As noted many times on this blog, Donald Trump's most enthusiastic supporters are evangelical Christians whose self-styled "leaders" met with Trump in New York in June, 2016, where they were basically promised the moon by Trump.  Among the promises made were an unrelenting attack on LGBT rights and so far Trump has delivered through rescinding Obama pro-LGBT executive orders and even having the U.S. Department of Justice argue in briefs to the United States Supreme Court that anti-gay discrimination is perfectly fine.  But there is another place where the government's anti-gay agenda is being loudly applauded by these same evangelical "leaders": Russia.  Indeed, by prostituting himself to the reactionary and homophobic Russian Orthodox Church, Vladimir Putin has been described by these "leaders" as defending Christianity.  Thus, it is instructive to look at what has transpired in Putin's Russia where saying anything construed as being LGBT supportive can lead to one's arrest.  A piece in the New Yorker reminds of the horrors occurring in Russia.  Horrors the evangelicals would like to bring to America.  Here are article excerpts:
I can think of only two times it’s happened to me: I read a news story, or even a series of stories, and thought that it contained such extreme exaggerations that it had to be, essentially, false. . . . I have known violence to be insidious, messy, trivialized by all participants, even as it happens, and these stories seemed to paint the exact opposite picture. These stories were preposterous—the word Hannah Arendt used in explaining why the world was so slow to understand the murderous threats posed by Hitler and Stalin.
The first story emerged in Russia about four years ago. Reports claimed that organized groups of young men were entrapping gay men, torturing them on camera, and posting the videos. I had a hard time believing that the effort was as well organized and widespread as the reports claimed. I have since learned that it was much more widespread than initially reported. Vigilante groups continue to entrap gay men in several Russian cities.
This spring, I didn’t believe a story that claimed that authorities—no longer vigilantes but actual police—in Chechnya were rounding up and torturing gay men, and that some of these men had apparently been killed, while others were released to their relatives, who were instructed to kill the men themselves.
I flew to Moscow in late May to report the story of the men who had been able to flee Chechnya, and at that time I still couldn’t quite imagine the scale of the purges. I dropped my bag at a hotel and immediately headed to one of the safe houses. It had been difficult to get people to agree to talk with me, and I feared giving them time to change their minds. I spent the rest of the evening and half of the night talking to victims of the Chechen attacks, and went back again the next day, and the day after that. . . . . I developed short-hand notations for the executioners’ repertoire: electrocution, solitary-confinement cells, beatings, dunking in a vat of cold water, starvation.
Back in New York, I sorted through my notes on the men’s personal tragedies. There was the guy whose name had been given up by someone he seemed to have loved—and who was now presumed dead. There was the man who had left his lover behind. And there were several men who were married to women, and had children they adored, who were struggling to figure out how to save their own lives and keep their families. There were several very young men who desperately missed their mothers but also knew that their families would probably kill them if they made contact.

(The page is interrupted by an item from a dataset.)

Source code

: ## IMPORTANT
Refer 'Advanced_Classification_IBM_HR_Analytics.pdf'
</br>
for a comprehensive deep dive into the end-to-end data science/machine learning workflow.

By the end of the year, the Russian L.G.B.T. Network and the Moscow L.G.B.T. Community Center had succeeded in getting a hundred and six people out of Chechnya and then out of Russia altogether. A handful of people with no special training and very little funding at the start managed to save a hundred and six people from certain death. . . . . Toward the end of the summer, my contacts in Moscow told me that they were wrapping up their effort. They thought that they were about to send the last of their charges out of the country. But then people kept coming. 
So far, most of the men they have helped have gone to Canada. A few have landed in Latin America and in Europe. Many of them fear going to countries with large Chechen diasporas, where they are likely to be targeted again in exile. None of the men appear to have made it to the United States. . . . with the Trump Administration reshaping this country’s immigration landscape, it’s hard to imagine this country welcoming many Muslim gay men, even when they are fleeing mortal danger.